▶ _EXCERPT TO READ_:
◆ ◆ ◆ ◆ ◆ ◆ ◆

The film is filled with so many dramatic heights that it becomes a surreal embarrassment of riches to decide where the turning point actually happens. Should it be when Titus voluntarily allows his hand to be cut off in a ruse that was to bring back two of his sons? Or when Tamora sends instructions to her servant/lover Aaron, the “Moor,” to kill the dark-skinned baby – his son – whom she has given birth to? And then there is, of course, the banquet with Titus as chef, when Tamora learns that she is eating a delicious savory pie made with the flesh and blood of her sons.

Of all the scenes of seemingly endless horrifying realizations, where blood and violence vie with sadness and despair as central themes, the film’s most dramatic point comes when Titus kills his daughter, Lavinia. Some reviews from critics like Roger Ebert have found this moment too incredible to be taken seriously. Tamora had helped orchestrate the rape of Lavinia by her two surviving sons, and much of the movie is spent with Lavinia literally trying to find the words to give details about the crime – since they had cut her tongue out and sliced off her hands, she has few means to communicate either the story or her pain. But critics who cannot understand Shakespeare’s and Taymor’s decision to force a father to murder his violated daughter are not paying attention to the message. It is the new emperor of Rome, after all, whom Titus quizzes as to what would be the appropriate course of action should a man find out that his daughter had been sexually abused, and it is the new emperor who gives Titus the answer: the father would be so devastated by his daughter’s own pain and his inability to render things right that he would have to kill her to put her – not himself – out of misery.

◆ ◆ ◆ ◆ ◆ ◆ ◆

▶ _EXERCISE DETAILS_:
Pick up the commentary on Taymor's Shakespeare film after its final sentence and keep writing it. The listing has no connection to the commentary on Taymor's Shakespeare film.

▶ _DATA SEGMENT_:
◆ ◆ ◆ ◆ ◆ ◆ ◆

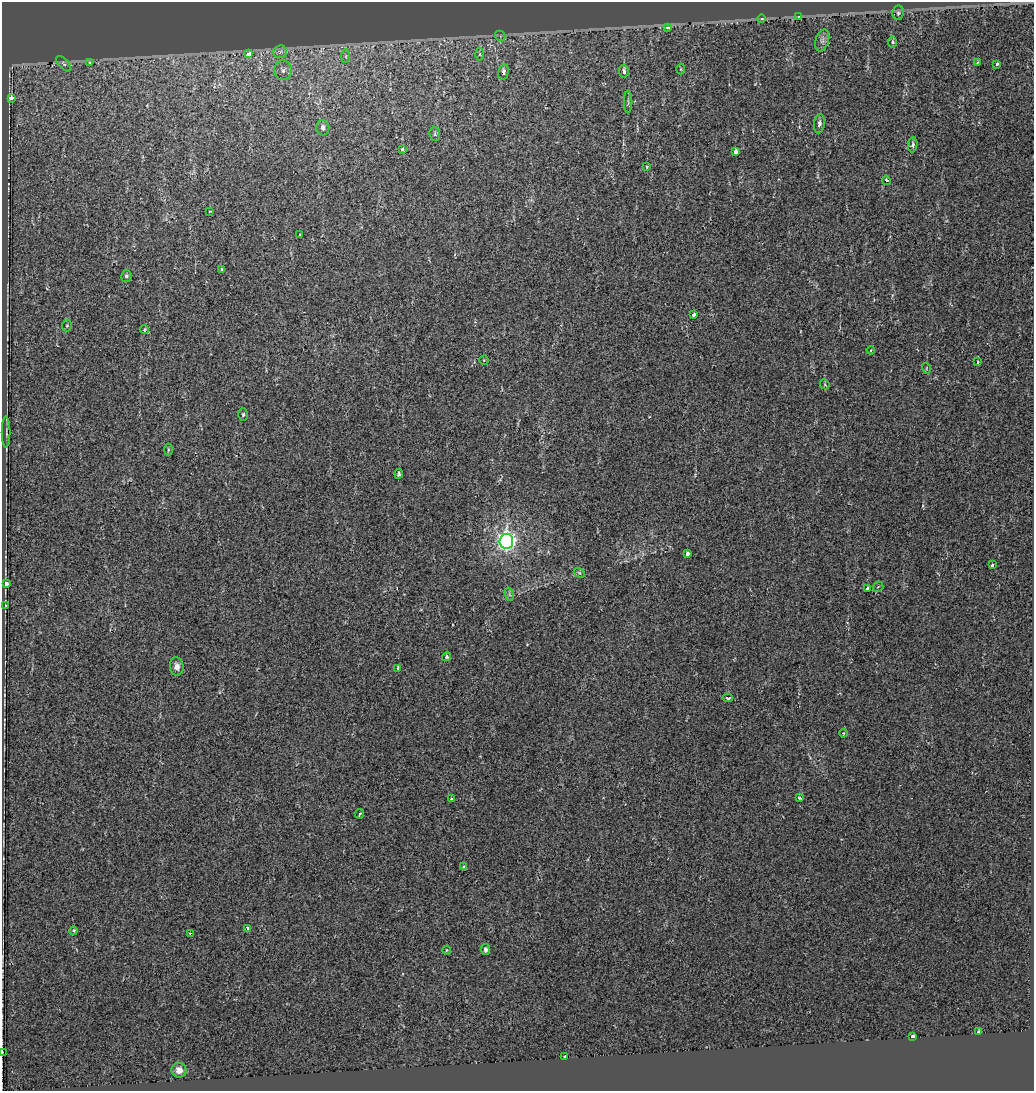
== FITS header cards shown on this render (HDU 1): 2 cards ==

◆ ◆ ◆ ◆ ◆ ◆ ◆

▶ _EXERCISE RESPONSE_:
Unfair, unjust, a misallocation of fault and victimization? Yes, then (historically, twice over) as now. And yet, it is this scene, in which Lavinia willingly places herself in her father’s arms to be killed, that defines not only the movie, but Taymor’s message to Titus from the gods, and to the audience: There is no justice, good does not always prevail, evil does not always need a reason to be, and some fates cannot be gotten over. In this manner, Taymor’s millennium ends with a desperate gasp of what has not been accomplished, and what would seem to have little hope of resolution in the next centuries, either. To complain that the father should not have killed his daughter is to complain that Titus lives in a world governed by a system of illogical deistic and state justice that he accepts, is complicit in, and sees no way to escape. It is, in other words, to lament that Titus, his family, his friends, his enemies, and his fellow Romans followed the code of ethical behavior that they knew – one that did not allow for mercy, one that placed the perceived needs of the greater good over the desires of the individual, one that Titus could escape from only by turning to it, and forcing it to its most extreme conclusion. Titus had lost so many sons in war, then killed another who, in Titus’ belief system, had brought dishonor upon the family by disobeying the wishes of the emperor. Titus, ruined physically and psychologically, ready to reject the system that had betrayed him and his family, escaped the cycle of brutality by forcing the emperor to “innocently” pronounce Lavinia’s death sentence, in turn setting into motion a blood bath that would end the reign of terror that Titus had once defended.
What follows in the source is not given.